El día que Apple hizo algo “normal”

El 19 de marzo la compañía decidió recomprar acciones, algo común en otras firmas; la decisión de Tim Cook rivaliza con la política que mantenía Steve Jobs, reacio a pagar dividendos.
apple  (Foto: CNN)
Adam Lashinsky

Márcalo en el calendario: 19 de marzo de 2012, el día que Apple tomó la decisión, pasmosamente normal, de emitir un dividendo e iniciar un programa de recompra de acciones. Es el día en que Apple empezó a comportarse abiertamente como otras compañías.

Durante semanas me he preguntado si Apple haría algo ingenioso con su saldo en efectivo. Como he señalado con anterioridad, Apple rara vez hace algo según la forma en que otras compañías lo hacen. Ni en materia de manufactura, ni en marketing, ni en relaciones públicas.

Y durante años tampoco ha administrado su balance como lo hacen el resto de las empresas. Mantenía, sin necesidad, montones de dinero en efectivo en sus arcas debido, en gran parte, a que así lo quería Steve Jobs. Acosado por un momentáneo periodo de insolvencia que Apple sufrió en 1997,  a Jobs le aterrorizaba quedarse sin dinero. También odiaba las recompras, pues las consideraba más como sobornos a los accionistas que un buen uso del capital.

Y sin importar cuántas veces le pregunté a una horda de expertos y observadores de Apple lo que pensaban que la compañía haría con su dinero, nadie parecía tener ninguna idea creativa. Incluso una mega-adquisición (por ejemplo, ofertar unos 10,000 millones de dólares por Twitter, algo que Apple nunca, nunca haría) no causaría un importante impacto en los bolsillos de Apple. Tampoco se resentirían sus ahorros con agresivas inversiones en nuevos equipos o funciones tangenciales, una estrategia común en Apple. Además, el enorme flujo de caja de Apple (16,000 mdd solamente en el primer trimestre) puede financiar sus ambiciones más salvajes.

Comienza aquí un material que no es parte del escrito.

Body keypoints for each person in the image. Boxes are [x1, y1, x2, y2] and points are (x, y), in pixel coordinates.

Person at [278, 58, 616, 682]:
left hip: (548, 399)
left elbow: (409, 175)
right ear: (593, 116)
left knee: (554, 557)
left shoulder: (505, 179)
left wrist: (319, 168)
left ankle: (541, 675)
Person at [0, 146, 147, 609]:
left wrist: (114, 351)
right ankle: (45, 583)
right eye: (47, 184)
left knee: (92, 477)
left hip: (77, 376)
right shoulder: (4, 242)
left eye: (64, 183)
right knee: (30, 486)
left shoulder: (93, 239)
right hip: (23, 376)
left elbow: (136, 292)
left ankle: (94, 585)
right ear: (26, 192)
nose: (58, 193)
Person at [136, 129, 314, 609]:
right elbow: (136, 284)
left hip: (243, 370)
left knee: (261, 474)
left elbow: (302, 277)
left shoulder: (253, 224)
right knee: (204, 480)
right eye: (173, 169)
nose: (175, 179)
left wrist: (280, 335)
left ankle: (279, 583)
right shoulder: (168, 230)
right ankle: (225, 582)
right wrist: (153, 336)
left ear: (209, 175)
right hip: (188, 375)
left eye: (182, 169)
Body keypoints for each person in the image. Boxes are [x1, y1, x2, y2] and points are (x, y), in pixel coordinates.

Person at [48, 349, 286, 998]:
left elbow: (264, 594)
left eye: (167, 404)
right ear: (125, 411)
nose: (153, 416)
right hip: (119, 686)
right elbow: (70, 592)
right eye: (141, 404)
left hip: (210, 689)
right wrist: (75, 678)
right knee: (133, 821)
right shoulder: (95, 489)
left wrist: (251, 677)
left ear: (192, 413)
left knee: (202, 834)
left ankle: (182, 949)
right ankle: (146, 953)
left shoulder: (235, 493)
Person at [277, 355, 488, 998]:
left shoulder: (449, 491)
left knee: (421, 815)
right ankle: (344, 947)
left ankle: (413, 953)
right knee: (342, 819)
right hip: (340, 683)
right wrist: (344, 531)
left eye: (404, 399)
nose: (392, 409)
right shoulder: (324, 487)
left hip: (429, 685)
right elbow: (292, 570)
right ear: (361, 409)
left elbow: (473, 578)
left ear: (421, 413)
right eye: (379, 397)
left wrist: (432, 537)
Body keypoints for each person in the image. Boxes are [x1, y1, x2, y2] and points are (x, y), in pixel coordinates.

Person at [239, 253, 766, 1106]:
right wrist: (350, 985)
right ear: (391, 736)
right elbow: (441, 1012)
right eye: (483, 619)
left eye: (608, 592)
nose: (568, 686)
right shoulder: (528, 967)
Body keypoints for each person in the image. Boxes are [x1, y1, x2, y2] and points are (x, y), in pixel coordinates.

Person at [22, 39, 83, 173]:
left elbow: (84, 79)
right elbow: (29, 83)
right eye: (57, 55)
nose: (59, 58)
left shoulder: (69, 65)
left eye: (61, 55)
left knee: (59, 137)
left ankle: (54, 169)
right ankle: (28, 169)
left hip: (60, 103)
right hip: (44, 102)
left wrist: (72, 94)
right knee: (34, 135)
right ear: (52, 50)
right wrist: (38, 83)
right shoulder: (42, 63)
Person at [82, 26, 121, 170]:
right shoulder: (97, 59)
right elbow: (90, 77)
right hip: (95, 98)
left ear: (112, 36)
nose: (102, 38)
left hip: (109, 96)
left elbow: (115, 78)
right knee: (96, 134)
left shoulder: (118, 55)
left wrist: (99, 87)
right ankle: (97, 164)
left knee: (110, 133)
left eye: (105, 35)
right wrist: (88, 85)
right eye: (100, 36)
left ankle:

En lugar de todo eso, Apple anunció la mañana del lunes la más habitual de las conductas financieras: pagará un dividendo trimestral de 2.65 dólares y recomprará acciones por valor de hasta 10,000 millones de dólares en el transcurso de cuatro años aproximadamente. En total, devolverá a los accionistas más 40,000 mdd del dinero que acopia en Estados Unidos. (Tal vez las recompras de acciones no son el mejor uso que puede dársele al capital,  podría estar pensando el CEO de Apple, Tim Cook, pero son mejores que invertir en bonos del Tesoro).

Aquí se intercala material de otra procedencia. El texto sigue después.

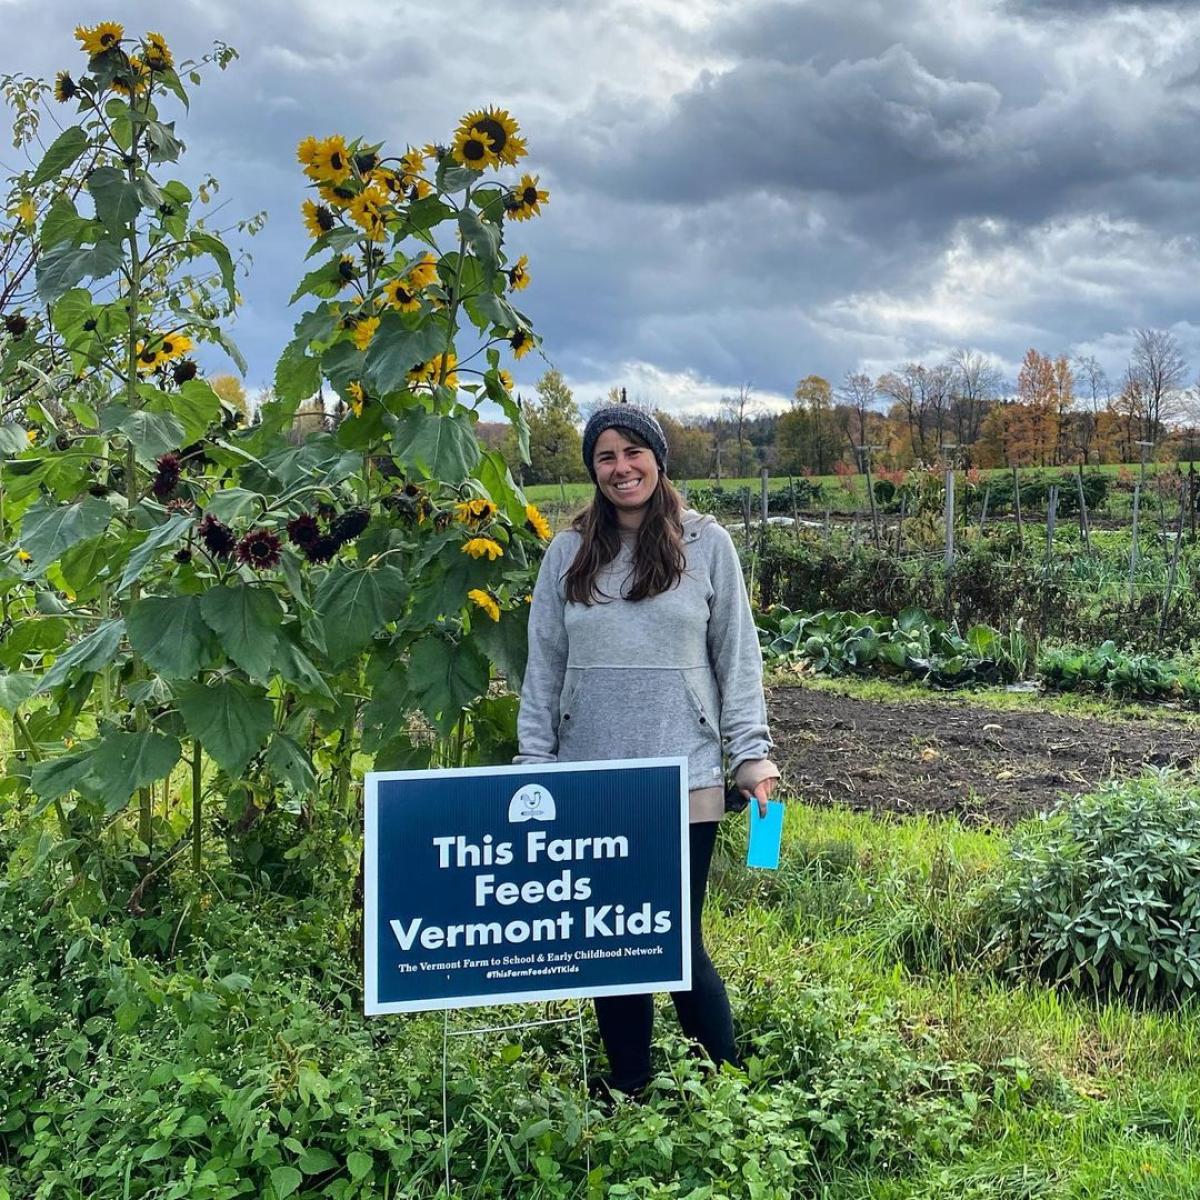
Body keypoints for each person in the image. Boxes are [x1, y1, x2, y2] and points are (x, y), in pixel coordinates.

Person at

Cook y el director financiero de Apple, Peter Oppenheimer, se apegaron maravillosamente a los 23 minutos que dura la conferencia telefónica con los inversores y la prensa. Resumieron su decisión y luego se negaron a aportar más análisis sobre la información que compartieron. Nada fuera de lo normal allí. Sin embargo, a Oppenheimer se le escapó un dato sobre el proceso mental de Apple. Dijo que Apple analizó y meditó qué hacer con el dinero en efectivo. Y por último, Apple "escuchó" lo que los accionistas querían, dijo Oppenheimer. (Una nota de la gestora UBS que comentaba que Apple solicitó las opiniones de grandes inversionistas -todos los cuales se declararon a favor de un dividendo-  es lo que me llevó a concluir, a principios de febrero, que la emisión de este dividendo era inminente.)

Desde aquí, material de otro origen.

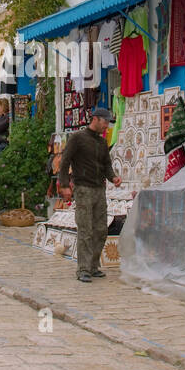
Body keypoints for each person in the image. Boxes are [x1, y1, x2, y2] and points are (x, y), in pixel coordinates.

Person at [57, 106, 121, 282]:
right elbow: (64, 162)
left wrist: (113, 177)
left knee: (101, 229)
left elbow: (107, 164)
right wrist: (64, 185)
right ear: (95, 119)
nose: (107, 126)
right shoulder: (77, 138)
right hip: (83, 189)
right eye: (105, 122)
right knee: (85, 229)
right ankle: (83, 269)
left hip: (99, 189)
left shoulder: (102, 142)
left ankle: (93, 266)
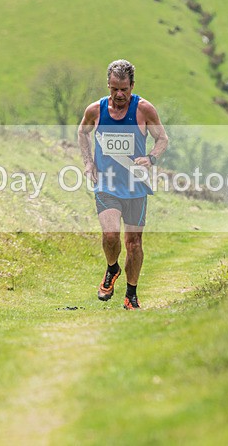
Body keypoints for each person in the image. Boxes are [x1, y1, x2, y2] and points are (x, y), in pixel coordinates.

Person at [77, 59, 168, 310]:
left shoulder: (144, 110)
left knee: (134, 243)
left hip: (135, 186)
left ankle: (131, 294)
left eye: (124, 89)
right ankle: (112, 268)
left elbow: (162, 138)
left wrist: (151, 158)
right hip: (106, 184)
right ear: (108, 84)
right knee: (109, 235)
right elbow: (82, 132)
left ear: (132, 86)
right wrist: (88, 163)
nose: (119, 95)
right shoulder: (95, 110)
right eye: (114, 88)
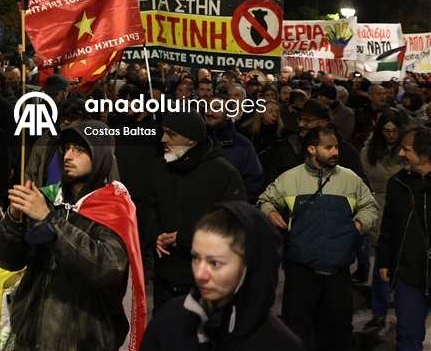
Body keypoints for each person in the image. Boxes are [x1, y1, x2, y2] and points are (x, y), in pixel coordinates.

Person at [0, 126, 133, 351]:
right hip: (29, 336)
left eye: (79, 150)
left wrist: (50, 223)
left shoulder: (113, 207)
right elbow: (5, 260)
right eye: (66, 148)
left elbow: (106, 267)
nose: (67, 156)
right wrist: (13, 220)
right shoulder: (48, 197)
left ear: (100, 156)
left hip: (81, 342)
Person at [257, 125, 378, 351]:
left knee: (339, 328)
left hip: (338, 268)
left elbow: (370, 206)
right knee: (297, 327)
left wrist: (358, 225)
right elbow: (265, 199)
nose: (335, 152)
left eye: (336, 147)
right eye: (328, 147)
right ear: (311, 149)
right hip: (300, 268)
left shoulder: (350, 179)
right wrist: (271, 212)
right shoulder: (290, 179)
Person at [141, 204, 304, 351]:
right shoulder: (168, 321)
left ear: (249, 266)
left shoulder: (281, 344)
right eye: (196, 258)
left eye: (215, 263)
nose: (199, 274)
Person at [141, 112, 247, 312]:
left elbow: (233, 224)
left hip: (206, 284)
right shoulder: (159, 168)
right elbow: (147, 206)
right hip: (165, 279)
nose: (163, 139)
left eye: (171, 134)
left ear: (191, 139)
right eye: (164, 132)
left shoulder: (224, 173)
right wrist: (154, 234)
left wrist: (185, 237)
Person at [378, 126, 431, 351]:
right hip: (408, 275)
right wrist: (384, 260)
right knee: (408, 337)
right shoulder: (397, 183)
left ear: (425, 155)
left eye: (405, 149)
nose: (400, 154)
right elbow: (388, 225)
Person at [359, 110, 405, 328]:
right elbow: (363, 180)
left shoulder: (406, 151)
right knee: (381, 259)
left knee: (405, 257)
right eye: (386, 131)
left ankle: (405, 305)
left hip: (404, 206)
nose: (391, 135)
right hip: (378, 205)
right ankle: (380, 309)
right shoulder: (369, 152)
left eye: (395, 131)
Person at [203, 96, 264, 203]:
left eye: (217, 108)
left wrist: (233, 205)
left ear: (229, 114)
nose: (209, 112)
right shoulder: (195, 140)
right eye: (208, 107)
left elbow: (254, 181)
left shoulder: (243, 145)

Bajo el mando de Steve Jobs, Apple era terriblemente buena en numerosas cosas. Pero escuchar no era una de ellas, y Jobs ostentaba ese rasgo como una insignia de honor. Él sabía qué era lo mejor (incluso cuando no lo supiera) y esa es la forma en que se hacían las cosas. Por supuesto, una empresa normal sabe escuchar. De allí que el 19 de marzo de 2012 marque el día en que vimos una diminuta muestra de que Apple es normal.